Avoiding medical care. Men are less likely than women to see doctors regularly, get recommended screenings, or address health concerns early, and many only seek care when something is seriously wrong. Encourage annual checkups, proactive bloodwork, and addressing symptoms rather than ignoring them. “Tough it out” isn’t a longevity strategy.

Excessive alcohol consumption. Alcohol is a common social lubricant and stress reliever for many men, but it directly suppresses testosterone, impairs sleep quality, contributes to visceral fat accumulation, and increases multiple disease risks. Help clients examine their relationship with alcohol honestly. The protocol suggests 2-4 drinks per week maximum, which is significantly less than many men consume.

Neglecting flexibility and mobility. Many men focus on strength or endurance and ignore mobility work until something hurts, but flexibility and joint health become increasingly important with age. Stiff, immobile men are more likely to get injured, limit their activity options, and lose functional capacity. Building a daily mobility practice (even 10-15 minutes) pays dividends for decades.

Coaching in practice

What NOT to do

Client: “My buddy says I just need to raise my testosterone, so should I get on TRT?”

Coach: “You should focus on sleep, Zone 2, mobility, stress, and cutting alcohol. Also get labs and see your doctor.”

A better approach

Client: “My buddy says I just need to raise my testosterone, so should I get on TRT?”

Coach: “I can see why you’d want a clear answer, especially with all the advice out there. Before we talk about TRT, can I ask what’s been feeling most off lately: energy, mood, libido, or training recovery?”

Client: “Mostly energy and recovery.”

Coach: “Got it. A good next step is to cover the basics that tend to move both recovery and hormone health: consistent sleep, some Zone 2 cardio, and strength training that you can recover from. And if symptoms persist, that’s a good cue to bring a clinician in for labs and a medical discussion.”

Understanding these patterns helps you proactively guide male clients away from common pitfalls and toward strategies that support their long-term health and vitality.


[CHONK: Study guide questions]

Study Guide Questions

Here are some questions that can help you think through the material and prepare for the chapter exam. They're optional, but we recommend answering at least a few to reinforce what you've learned.

  1. What's the difference between "andropause" and menopause, and why does this distinction matter for how you educate clients?

  2. A client asks you to look at their testosterone lab results and tell them if they're "low." What do you say, and why?

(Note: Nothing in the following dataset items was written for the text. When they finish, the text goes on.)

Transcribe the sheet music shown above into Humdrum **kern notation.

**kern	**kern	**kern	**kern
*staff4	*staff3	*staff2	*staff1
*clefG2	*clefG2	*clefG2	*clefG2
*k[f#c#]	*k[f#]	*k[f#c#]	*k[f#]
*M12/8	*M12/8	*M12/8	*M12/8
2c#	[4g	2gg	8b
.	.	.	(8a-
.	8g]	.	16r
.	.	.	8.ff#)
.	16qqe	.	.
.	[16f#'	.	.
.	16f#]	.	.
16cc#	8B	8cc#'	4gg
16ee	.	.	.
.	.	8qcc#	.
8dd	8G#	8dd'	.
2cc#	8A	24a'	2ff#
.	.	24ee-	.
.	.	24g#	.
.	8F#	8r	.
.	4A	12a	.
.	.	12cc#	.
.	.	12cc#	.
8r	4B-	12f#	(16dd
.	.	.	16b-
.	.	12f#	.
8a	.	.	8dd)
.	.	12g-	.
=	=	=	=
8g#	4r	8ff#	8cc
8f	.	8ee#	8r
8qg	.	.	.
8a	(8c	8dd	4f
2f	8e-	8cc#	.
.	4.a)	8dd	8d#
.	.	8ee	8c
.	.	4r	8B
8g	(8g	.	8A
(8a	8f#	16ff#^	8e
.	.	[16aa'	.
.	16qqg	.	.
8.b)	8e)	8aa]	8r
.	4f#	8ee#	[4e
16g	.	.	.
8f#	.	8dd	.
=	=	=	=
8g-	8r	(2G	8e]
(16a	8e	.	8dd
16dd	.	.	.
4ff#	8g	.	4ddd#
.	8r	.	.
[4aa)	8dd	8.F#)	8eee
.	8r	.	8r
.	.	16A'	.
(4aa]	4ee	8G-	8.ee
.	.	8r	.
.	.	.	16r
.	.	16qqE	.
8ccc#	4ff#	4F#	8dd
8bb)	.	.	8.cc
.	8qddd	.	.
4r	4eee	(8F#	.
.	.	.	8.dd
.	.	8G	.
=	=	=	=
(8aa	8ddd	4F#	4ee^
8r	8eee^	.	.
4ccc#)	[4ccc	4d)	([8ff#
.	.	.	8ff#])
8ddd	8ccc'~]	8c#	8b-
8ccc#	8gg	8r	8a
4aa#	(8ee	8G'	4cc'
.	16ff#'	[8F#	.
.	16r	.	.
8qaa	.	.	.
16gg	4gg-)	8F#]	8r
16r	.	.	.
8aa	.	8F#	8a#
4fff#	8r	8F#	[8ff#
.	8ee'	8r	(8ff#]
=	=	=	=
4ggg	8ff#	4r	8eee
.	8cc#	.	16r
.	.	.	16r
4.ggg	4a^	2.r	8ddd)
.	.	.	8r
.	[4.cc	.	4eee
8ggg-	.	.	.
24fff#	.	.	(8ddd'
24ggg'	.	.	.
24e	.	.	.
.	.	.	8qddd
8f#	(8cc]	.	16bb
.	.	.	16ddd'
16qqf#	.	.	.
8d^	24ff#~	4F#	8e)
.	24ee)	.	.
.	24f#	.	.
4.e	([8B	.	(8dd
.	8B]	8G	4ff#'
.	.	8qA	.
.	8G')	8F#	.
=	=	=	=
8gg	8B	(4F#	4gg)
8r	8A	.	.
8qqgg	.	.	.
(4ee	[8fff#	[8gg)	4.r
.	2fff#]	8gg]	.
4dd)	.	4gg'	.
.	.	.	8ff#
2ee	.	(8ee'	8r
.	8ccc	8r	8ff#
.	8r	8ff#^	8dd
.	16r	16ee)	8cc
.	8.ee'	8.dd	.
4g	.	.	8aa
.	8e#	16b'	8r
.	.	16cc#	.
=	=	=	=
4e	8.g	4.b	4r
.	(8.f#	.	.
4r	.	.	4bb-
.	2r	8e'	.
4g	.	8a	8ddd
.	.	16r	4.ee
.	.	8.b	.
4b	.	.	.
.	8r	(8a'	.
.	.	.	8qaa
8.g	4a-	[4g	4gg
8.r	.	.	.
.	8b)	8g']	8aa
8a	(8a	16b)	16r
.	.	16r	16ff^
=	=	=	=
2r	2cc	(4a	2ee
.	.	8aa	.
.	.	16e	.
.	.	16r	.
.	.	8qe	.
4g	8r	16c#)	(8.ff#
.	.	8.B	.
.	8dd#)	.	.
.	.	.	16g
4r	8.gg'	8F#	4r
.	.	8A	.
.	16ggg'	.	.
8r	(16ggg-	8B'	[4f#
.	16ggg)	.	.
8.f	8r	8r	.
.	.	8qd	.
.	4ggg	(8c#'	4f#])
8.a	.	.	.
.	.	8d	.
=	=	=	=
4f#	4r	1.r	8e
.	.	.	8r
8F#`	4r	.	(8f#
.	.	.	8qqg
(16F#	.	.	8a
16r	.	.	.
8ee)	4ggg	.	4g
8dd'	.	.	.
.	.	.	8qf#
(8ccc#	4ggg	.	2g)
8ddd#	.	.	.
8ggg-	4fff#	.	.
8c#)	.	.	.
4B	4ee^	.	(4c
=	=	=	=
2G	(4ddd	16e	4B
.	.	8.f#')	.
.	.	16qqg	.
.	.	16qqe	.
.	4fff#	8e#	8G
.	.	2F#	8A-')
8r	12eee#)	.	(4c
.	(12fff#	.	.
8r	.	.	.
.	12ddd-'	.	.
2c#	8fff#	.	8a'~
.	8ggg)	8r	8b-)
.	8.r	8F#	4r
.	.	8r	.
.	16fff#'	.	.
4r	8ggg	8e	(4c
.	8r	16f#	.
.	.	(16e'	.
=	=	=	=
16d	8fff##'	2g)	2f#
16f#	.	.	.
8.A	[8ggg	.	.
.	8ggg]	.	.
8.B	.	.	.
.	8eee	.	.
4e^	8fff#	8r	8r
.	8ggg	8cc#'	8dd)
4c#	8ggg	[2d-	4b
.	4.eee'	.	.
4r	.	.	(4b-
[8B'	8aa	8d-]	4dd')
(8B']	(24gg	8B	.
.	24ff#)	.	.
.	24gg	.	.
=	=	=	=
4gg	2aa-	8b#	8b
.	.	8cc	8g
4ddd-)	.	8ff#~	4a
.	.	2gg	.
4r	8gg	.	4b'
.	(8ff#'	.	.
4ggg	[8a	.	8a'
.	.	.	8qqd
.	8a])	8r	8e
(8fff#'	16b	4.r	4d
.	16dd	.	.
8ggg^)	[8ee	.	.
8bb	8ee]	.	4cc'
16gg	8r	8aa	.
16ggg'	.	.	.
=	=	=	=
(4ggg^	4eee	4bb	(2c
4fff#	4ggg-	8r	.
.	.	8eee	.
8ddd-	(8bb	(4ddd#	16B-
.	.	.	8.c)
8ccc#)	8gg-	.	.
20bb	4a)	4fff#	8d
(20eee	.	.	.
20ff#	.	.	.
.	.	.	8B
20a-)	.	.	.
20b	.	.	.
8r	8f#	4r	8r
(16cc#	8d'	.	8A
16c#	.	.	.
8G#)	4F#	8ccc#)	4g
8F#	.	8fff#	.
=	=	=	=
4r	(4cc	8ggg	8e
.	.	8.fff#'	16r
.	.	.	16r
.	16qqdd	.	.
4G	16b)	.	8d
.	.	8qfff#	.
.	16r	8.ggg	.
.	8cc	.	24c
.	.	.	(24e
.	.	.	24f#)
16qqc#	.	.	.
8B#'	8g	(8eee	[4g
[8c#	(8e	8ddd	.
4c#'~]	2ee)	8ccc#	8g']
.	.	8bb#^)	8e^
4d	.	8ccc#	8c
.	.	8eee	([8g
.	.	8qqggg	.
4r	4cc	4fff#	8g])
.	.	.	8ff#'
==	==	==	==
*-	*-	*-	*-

  3. Of the lifestyle factors that influence testosterone, which has the strongest evidence, and what's a realistic expectation for its effect?

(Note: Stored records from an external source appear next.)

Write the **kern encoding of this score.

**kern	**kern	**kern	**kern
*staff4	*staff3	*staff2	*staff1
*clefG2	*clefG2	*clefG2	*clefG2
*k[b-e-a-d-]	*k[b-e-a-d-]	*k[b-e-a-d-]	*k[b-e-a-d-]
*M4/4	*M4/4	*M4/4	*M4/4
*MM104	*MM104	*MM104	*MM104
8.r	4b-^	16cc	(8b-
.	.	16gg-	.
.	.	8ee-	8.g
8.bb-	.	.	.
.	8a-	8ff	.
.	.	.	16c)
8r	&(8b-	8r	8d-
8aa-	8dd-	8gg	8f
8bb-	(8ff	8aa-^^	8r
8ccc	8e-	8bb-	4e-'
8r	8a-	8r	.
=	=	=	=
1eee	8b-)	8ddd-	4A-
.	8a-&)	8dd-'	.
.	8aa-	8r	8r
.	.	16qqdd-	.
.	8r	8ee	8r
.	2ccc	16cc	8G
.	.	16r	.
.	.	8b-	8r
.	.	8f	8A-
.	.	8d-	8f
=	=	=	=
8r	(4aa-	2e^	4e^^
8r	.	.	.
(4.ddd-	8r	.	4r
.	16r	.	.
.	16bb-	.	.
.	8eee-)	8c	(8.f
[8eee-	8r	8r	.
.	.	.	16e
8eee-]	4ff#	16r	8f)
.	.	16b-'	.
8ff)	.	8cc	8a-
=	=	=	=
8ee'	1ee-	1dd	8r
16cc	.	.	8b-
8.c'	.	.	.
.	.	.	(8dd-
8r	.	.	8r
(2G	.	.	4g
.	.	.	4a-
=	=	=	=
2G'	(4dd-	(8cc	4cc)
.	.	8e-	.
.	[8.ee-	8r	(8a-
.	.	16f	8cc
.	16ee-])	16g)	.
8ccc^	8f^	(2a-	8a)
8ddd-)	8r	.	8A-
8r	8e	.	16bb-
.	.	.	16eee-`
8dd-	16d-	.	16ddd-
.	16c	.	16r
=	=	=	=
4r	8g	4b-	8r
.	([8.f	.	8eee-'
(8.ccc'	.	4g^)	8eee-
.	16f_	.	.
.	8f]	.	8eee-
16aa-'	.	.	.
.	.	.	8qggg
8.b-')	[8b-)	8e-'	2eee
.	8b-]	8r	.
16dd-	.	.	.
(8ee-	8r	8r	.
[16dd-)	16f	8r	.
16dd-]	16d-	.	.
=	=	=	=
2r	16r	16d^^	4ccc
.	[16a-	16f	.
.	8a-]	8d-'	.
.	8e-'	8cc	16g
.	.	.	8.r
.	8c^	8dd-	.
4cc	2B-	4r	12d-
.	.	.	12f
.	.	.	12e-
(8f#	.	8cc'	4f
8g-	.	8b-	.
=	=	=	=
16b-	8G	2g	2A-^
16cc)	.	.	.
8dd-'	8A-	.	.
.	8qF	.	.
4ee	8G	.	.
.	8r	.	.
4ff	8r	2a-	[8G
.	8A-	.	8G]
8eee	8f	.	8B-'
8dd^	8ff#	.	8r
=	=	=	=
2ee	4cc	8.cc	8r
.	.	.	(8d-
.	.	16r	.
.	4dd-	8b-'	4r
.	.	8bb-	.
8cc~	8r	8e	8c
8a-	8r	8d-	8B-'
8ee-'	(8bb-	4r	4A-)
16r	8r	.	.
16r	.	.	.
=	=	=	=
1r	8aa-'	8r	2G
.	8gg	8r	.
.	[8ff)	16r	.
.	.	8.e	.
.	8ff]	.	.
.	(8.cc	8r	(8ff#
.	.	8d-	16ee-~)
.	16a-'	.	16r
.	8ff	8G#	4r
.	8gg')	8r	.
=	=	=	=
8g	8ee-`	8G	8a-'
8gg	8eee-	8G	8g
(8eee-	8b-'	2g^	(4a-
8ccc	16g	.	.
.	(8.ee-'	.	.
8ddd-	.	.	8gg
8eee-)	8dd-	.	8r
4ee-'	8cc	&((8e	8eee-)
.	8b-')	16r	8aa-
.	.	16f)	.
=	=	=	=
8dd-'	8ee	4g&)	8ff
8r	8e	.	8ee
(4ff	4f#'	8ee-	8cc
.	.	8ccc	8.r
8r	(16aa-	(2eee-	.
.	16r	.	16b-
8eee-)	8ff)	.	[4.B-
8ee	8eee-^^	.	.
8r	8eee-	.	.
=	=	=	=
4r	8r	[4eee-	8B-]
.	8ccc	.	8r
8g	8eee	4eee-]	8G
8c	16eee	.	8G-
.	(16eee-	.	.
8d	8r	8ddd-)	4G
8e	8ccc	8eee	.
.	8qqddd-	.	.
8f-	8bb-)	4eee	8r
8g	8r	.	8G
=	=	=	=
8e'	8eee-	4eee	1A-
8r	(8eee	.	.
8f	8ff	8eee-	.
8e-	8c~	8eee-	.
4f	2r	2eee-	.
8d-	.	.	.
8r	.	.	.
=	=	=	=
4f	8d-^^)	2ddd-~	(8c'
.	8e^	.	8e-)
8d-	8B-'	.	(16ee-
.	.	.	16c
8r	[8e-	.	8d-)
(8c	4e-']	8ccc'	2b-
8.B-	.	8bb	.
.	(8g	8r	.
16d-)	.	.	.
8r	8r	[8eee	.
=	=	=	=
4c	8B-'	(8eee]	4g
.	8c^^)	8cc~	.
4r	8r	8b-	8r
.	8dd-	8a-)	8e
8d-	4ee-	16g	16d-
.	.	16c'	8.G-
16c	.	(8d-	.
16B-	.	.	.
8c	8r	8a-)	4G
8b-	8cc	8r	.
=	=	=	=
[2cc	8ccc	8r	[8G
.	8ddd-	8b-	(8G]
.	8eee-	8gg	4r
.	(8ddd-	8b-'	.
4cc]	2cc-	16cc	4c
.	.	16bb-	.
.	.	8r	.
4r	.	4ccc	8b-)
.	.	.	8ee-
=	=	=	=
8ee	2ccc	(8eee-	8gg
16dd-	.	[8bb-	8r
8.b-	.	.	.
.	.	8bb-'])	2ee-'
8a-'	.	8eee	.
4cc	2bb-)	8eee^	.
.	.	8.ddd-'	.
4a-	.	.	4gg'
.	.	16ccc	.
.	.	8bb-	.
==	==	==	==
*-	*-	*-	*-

  4. What does exogenous testosterone do to sperm production, and why is this important information for clients to know before starting TRT?

  5. How would you distinguish between evidence-based TRT practice and marketing-driven practice, and what are some "red flags" in TRT marketing?

  6. Give an example of scope-safe language for each of these situations:

  7. A client wants to know if their testosterone is "good" and what that means for their health
  8. A client asks if they should start TRT and wants your take on the risks and benefits
  9. A client asks what supplements boost testosterone, and whether any are worth trying

  10. When should you refer a client to a medical provider for testosterone-related concerns? List at least three specific situations.

  11. What is polycythemia (erythrocytosis), and why is it monitored in men on TRT?

Self-reflection questions:

  1. If you're a man: Before considering any testosterone intervention, how solid are your fundamentals, like sleep, stress management, exercise, and body composition? These matter more than any supplement.

  2. How has marketing shaped your beliefs about testosterone and aging, and where might you have absorbed messages that aren't supported by evidence?